Source document:
**********

Basically, it’s good. It’s well written. I recommend it. I have the sequel on hold at the library, and am looking forward to reading it as soon as I get my hands on it.

Update, 2/10/22

No review for the moment, just an update. I’ve got Sal & Gabi Break the Universe right now, and am looking forward to getting my hands on In The Red soon (which for some reason wasn’t available as an ebook through Libby). My recent book-sprint has slowed down again, just waiting for it to pick back up again. Might have something to do with watching more shows than I usually allow myself to, or giving myself permission to watch them less attentively than I usually try to.

Meanwhile, I’ve been reading Murderbot to my partner and they’ve been loving it. I love rereading it too, though I’d forgotten how difficult some of it is for reading aloud. It turns out that while I think Martha Wells was right to bury some conversations in paragraphs the way that she did, simply because that’s how they fit in Murderbot’s stream of consciousness, it’s a lot harder to read those buried lines aloud without breaking up my reading to clarify what Murderbot says versus what it thinks. This could be easier, if I had thought to come up with a distinct voice for Murderbot’s speech as opposed to its thoughts, but alas I did not.

Besides, that would be odd, right? It’s all Murderbot. It should sound more similar than different.

It’s not all bad though. I did luck into some hilariously good voices by accident, especially while reading ART’s lines.

I’m not sure what next week is going to look like, or whether I’ll be able to post much; I’ve been selected for jury duty, and might be otherwise occupied.

Oh, and on the video game front, following up the Hero’s Hour post from two weeks back… there’s another game that also obviously wants to follow the path of the old Heroes of Might and Magic games: Songs of Conquest. It’s not available yet, though early access is supposed to start in March. From the little I’ve seen so far, it looks like they’ve focused a larger team with more resources on making fewer factions in a game with more visual polish and greater similarity to HoMM’s old combat mechanics. Hopefully it is also more stable.

**********

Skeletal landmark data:
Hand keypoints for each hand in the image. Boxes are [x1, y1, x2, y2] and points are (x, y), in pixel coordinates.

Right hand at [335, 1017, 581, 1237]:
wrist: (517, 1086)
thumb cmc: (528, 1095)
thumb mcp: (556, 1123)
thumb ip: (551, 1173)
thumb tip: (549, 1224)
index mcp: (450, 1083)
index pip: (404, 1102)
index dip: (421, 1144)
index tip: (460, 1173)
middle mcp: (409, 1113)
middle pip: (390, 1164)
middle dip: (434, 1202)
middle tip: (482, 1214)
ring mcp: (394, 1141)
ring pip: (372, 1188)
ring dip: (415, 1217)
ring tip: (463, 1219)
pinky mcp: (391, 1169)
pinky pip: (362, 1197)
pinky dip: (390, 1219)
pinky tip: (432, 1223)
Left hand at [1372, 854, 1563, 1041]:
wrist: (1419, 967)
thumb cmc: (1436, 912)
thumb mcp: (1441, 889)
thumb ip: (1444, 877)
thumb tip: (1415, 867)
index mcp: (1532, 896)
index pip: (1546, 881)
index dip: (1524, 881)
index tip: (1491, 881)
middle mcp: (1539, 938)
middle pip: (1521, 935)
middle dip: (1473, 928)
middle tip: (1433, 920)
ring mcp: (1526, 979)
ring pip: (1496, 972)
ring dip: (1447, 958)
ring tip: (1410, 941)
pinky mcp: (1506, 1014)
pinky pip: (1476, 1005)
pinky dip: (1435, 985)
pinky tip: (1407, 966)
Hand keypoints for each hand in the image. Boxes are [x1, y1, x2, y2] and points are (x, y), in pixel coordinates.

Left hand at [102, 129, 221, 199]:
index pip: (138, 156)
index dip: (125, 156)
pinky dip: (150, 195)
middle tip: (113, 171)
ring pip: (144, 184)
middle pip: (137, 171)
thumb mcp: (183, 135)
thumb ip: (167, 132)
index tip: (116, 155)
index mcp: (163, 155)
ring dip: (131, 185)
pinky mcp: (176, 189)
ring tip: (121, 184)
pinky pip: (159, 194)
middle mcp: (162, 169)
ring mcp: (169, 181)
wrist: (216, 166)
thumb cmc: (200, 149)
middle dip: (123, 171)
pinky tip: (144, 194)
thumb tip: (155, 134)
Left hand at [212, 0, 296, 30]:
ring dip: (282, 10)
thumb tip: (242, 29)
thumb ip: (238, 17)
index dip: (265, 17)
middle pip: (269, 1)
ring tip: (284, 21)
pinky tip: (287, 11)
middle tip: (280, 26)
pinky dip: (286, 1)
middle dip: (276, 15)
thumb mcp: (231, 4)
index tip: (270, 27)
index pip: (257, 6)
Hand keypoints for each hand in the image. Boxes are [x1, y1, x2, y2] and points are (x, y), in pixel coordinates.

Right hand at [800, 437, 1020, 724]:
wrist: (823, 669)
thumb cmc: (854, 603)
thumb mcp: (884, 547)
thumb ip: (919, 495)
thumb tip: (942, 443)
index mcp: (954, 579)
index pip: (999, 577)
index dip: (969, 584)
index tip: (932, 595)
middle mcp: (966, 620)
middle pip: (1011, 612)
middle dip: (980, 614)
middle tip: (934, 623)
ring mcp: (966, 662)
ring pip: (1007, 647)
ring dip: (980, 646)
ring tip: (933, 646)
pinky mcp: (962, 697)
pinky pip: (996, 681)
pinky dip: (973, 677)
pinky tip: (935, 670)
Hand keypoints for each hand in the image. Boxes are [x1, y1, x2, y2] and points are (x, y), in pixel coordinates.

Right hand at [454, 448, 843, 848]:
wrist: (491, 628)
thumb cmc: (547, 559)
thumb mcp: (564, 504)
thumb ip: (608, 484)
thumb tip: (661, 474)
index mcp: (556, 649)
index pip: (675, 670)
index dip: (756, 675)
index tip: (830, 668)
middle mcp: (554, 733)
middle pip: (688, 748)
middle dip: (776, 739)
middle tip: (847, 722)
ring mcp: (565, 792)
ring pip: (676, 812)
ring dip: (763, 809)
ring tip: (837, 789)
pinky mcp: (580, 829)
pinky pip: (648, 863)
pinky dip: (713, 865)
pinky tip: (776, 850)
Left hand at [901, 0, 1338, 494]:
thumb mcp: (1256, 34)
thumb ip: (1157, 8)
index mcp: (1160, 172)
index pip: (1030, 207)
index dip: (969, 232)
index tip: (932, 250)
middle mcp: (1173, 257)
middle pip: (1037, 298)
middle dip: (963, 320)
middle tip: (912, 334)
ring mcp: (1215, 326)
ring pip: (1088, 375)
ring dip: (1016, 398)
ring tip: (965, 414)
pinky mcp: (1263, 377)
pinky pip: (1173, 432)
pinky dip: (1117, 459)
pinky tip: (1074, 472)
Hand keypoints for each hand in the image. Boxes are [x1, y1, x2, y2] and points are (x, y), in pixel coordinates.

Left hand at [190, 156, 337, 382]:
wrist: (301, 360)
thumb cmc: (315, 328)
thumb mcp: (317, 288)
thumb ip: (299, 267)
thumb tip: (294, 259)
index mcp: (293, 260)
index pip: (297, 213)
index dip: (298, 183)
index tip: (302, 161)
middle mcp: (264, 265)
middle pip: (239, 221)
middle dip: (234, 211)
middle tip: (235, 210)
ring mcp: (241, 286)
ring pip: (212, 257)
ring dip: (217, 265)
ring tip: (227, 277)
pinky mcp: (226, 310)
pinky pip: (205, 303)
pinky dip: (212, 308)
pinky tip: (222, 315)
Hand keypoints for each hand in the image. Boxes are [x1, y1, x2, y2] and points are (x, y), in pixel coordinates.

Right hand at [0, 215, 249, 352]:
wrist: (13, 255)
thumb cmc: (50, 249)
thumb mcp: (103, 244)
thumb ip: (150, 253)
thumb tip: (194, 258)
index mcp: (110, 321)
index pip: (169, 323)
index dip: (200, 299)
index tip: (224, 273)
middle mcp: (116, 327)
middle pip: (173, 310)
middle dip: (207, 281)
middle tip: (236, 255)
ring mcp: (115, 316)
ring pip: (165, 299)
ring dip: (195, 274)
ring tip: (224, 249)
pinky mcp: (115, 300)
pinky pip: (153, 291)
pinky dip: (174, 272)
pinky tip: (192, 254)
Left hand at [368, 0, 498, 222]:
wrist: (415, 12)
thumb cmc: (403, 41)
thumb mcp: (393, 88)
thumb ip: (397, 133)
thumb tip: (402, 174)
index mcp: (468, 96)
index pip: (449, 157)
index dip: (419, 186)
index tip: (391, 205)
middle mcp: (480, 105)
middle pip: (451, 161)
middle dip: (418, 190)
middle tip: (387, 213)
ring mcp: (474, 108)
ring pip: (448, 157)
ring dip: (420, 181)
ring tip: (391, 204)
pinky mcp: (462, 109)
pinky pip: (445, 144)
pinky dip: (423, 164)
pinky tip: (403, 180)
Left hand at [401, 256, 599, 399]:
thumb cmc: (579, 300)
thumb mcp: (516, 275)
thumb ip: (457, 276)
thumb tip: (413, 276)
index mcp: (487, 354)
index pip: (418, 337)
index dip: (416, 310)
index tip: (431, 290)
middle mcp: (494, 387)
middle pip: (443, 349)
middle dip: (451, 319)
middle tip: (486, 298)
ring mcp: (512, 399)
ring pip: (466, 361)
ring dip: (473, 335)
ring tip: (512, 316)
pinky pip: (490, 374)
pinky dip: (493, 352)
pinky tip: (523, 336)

**********

Assignment 1: Translate this sentence from the reading and gaming update into Spanish: "Besides, that would be odd, right?"
Assignment 2: Write what comes next in the reading and gaming update, starting after its final sentence.
Nothing here requires the entries.

Final answer 1: Además, eso sería raro, ¿no?

Final answer 2:
The Dark Lord Clementine, by Sarah Jean Horwitz

I’ve been meaning to read Sarah Jean Horwitz’s The Dark Lord Clementine for years, and I’m glad I finally did. It’s charming. Extremely charming.

I have complicated feelings about how the main character is constrained by forces outside her control, and how that creates what I felt was a gendered portrayal of empowerment, but… that’s what the story is all about. And on reflection, the feelings I had about the gendered story conventions were both correct and missed the point. The story beats which evoked those conventions are crucial to the course of the story, and crucial to the way its conclusion works so well and feels so good.

I don’t think the story could create the same excellence without them.

The Dark Lord Clementine is about Clementine, sole child of Dark Lord Elithor and heir to the family’s title and responsibilities: crushing witches and competitors, vying with other Dark Lords while maintaining evil status, and making the local peasants’ lives miserable. It’s about Clementine’s need to live up to her father’s expectations—as well as her own expectations, and those of her society. And it’s about her need to save her father from the terrible curses of his enemies, when he’s struggling to save himself.

It’s about more than that too, about relationships and manipulation and abuse, and friendship and betrayal. It’s about growing into yourself, and finding your way in the world on your own terms. It’s full of classic upper middle grade goodness.

I recommend it heartily. That goes double if you like middle grade fantasy at all, and it’s still true even if you don’t.

Now I’m going to pontificate about gender and genre fiction for a minute, before segueing into potential spoilers. Don’t worry, I’ll mark them clearly.

I should note, the Folding Ideas video on empowerment in Jupiter Ascending was very helpful to me in reflecting on this. The key question asked there is “do the characters take action within the story, on their own terms? Or are they solely acted upon by the story?” That was a useful framing device for me.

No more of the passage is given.